It was 10 a.m. on a deadly quiet summer Sunday in Istanbul, and the humidity was at 80 percent and climbing. I was sitting with my computer on a terrace at Starbucks, which had this gorgeous wood patio furniture and trees around the deck. I could spy on the ladies chain smoking at the restaurant next door.
A man in his 60s with a cut jaw and deep lines in his face sat facing me, one table over. We were the only two in the shop. He was reading a book in French through glasses of silver wire; they were perched under whispy white hair and over a dress shirt that was poorly cut but immaculately clean. He shifted nervously as I sat down and peered over his book at me. We made half a second of eye contact. I knew we would talk.
I cursed in French, because the wifi was being difficult, and because ‘putain’ just has more oomph than any of its English counterparts. He picked up on the cue.
“Vous êtes Français?” he asked.
“Oui, Monsieur. Et vous?”
The response was all it took. He launched into his background, that of a Georgian Jew, and told me about his family’s migration to Turkey. He listened with intent as I told him mine. We started talking about the conservative Turkish government, which he said made him feel alienated in his own country. I asked if I could join at his table. His face lit up and he motioned me over, but he never broke his flow, launching into a history lesson about how the Spanish Jews had sought asylum in Turkey during the Inquisition.
Then he asked me about college in America, and I told him about the application essays and the fraternities and the required classes outside of a major. He was in rapture, as if I was revealing a great new scientific discovery, and peppered me with questions about specifics. The man leaned so far over the table to listen that his rib cage burrowed into the edge. His glasses slid down with his sweat from the heat but he made no effort to reposition them.
The man was sweet, and it was an almost interesting conversation. It flowed easily, but it wasn’t enthralling; there was no debate, nor anything really new being said. His hearing had started to fail, and his French was rusty enough that I couldn’t use colloquialisms.
When he moved on to talk about his cousins in the United States and the cities they lived in, I started to zone. We’d been talking for almost an hour, and I told him I was on deadline for an article and that I had to write. It was a lie. I got up and sat back down at my computer, feeling guilty about the lie. He got up to leave.
As he did, he turned to me timidly. I looked up and smiled.

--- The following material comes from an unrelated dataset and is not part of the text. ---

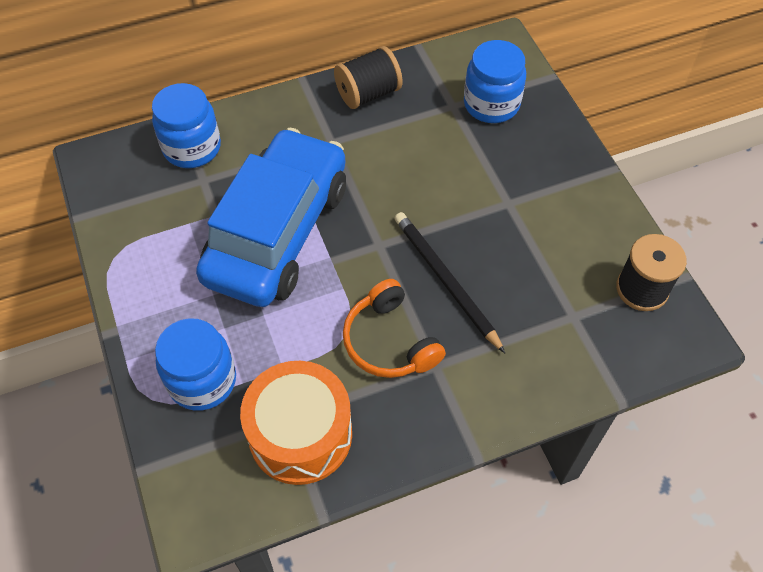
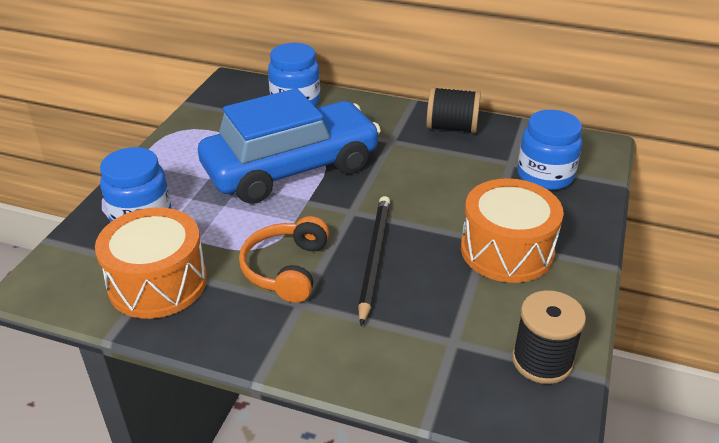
camera: 40 degrees right, 20 degrees down
(532, 203) = (507, 250): none -> orange drum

He told me that his wife was dead, his kids were gone, and so were most of his friends. He had no friends, really. He told me he reads all day to pass the time, that it felt like the world had left him behind. I looked past the deep lines to see the pain in his eyes, and the light cloud that formed over them, the numbness that comes to those who are alone too long. He wanted friends. He was so lonely his heart shook.
He talked for several minutes, then stopped and paused. His shoulders drooped a little. Then he looked me deep in the eye, this hard and pleading and vulnerable look.
“How can I make more friends?”
My smile dropped and I frowned and looked at the ground for a moment. His eyes were burned in the back of my skull. I tried to ignore them and come up with an answer that wasn’t pathetic. There was a sense of gravity to the moment.
I told him to be vulnerable, to be persistent in his outreach, to be willing to get hurt. But the answer seemed so prescriptive and invented it turned to ash on my tongue. I wanted more than anything to give him an antidote, to see him smile before he left. But my chest was tight. I stopped short of offering my friendship, the only real help I could give. The thought flashed through my mind for a second, and I considered spending an afternoon with him, just talking. But I didn’t want to. It felt like charity. And I thought I had better things to do with my time. So I stood in shock at the flood of emotion, and kept him at arm’s length.
The guilt of it would break me later. His eyes would stay with me.
He smiled and said thank you and pondered for a moment. He looked at the Turkish sun burning through the sad and lazy haze over the Bosporus. Then he turned and walked away, the slow walk of someone who has no one waiting. I never learned his name.